- Hendrickson Hendrickson
- Coordinates: 36°54′16″N 90°28′08″W﻿ / ﻿36.90444°N 90.46889°W
- Country: United States
- State: Missouri
- County: Butler
- Elevation: 364 ft (111 m)
- Time zone: UTC-6 (Central (CST))
- • Summer (DST): UTC-5 (CDT)
- Area code: 573
- GNIS feature ID: 750291

= Hendrickson, Missouri =

Hendrickson is an unincorporated community in northern Butler County, Missouri, United States.

==History==
Hendrickson was laid out in 1873 when the railroad was extended to that point, and named after Nathan Henrickson, the original owner of the town site. A post office called Hendrickson was established in 1875 and remained in operation until 1975.

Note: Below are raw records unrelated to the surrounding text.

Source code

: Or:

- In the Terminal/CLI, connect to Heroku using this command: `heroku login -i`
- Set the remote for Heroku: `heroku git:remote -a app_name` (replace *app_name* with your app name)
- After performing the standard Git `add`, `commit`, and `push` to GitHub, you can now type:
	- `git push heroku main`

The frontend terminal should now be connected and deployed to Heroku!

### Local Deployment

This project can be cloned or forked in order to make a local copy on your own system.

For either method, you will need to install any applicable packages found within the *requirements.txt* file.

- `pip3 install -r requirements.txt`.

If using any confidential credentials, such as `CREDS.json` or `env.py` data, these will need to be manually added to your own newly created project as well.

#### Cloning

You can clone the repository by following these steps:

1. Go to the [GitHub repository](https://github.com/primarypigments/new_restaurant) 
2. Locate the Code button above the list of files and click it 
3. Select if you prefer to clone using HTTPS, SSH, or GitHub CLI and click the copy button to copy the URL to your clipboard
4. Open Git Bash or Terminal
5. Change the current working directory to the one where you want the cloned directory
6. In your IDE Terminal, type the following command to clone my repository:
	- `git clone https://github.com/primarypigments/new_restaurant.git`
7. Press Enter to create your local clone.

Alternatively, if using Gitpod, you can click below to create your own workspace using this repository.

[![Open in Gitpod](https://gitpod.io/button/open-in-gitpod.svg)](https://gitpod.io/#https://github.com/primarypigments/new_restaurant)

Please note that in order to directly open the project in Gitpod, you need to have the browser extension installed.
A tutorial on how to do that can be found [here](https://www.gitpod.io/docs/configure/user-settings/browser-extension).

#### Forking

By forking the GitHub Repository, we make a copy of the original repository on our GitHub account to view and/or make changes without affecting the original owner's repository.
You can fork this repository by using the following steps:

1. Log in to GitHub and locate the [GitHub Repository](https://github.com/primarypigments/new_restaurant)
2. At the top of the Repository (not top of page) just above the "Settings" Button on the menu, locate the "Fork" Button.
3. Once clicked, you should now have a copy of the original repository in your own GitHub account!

KAIT, an Arkansas-based television station, can be picked up as far north as Hendrickson.

On May 1, 2010, an EF0 tornado hit Hendrickson, downing several large trees. On May 30, 1917, an F3 tornado struck the community.

==Geography==
Hendrickson is located along Missouri Route O approximately one mile south of U.S. Route 67. It is approximately ten miles north of Poplar Bluff, within the Mark Twain National Forest. The community of Wilby lies three miles to the southeast along Route O. It sits on the east margin of the Black River floodplain. The Missouri Pacific Railway passes the community's west side along the Black River floodplain. It is also on U.S. Route 60.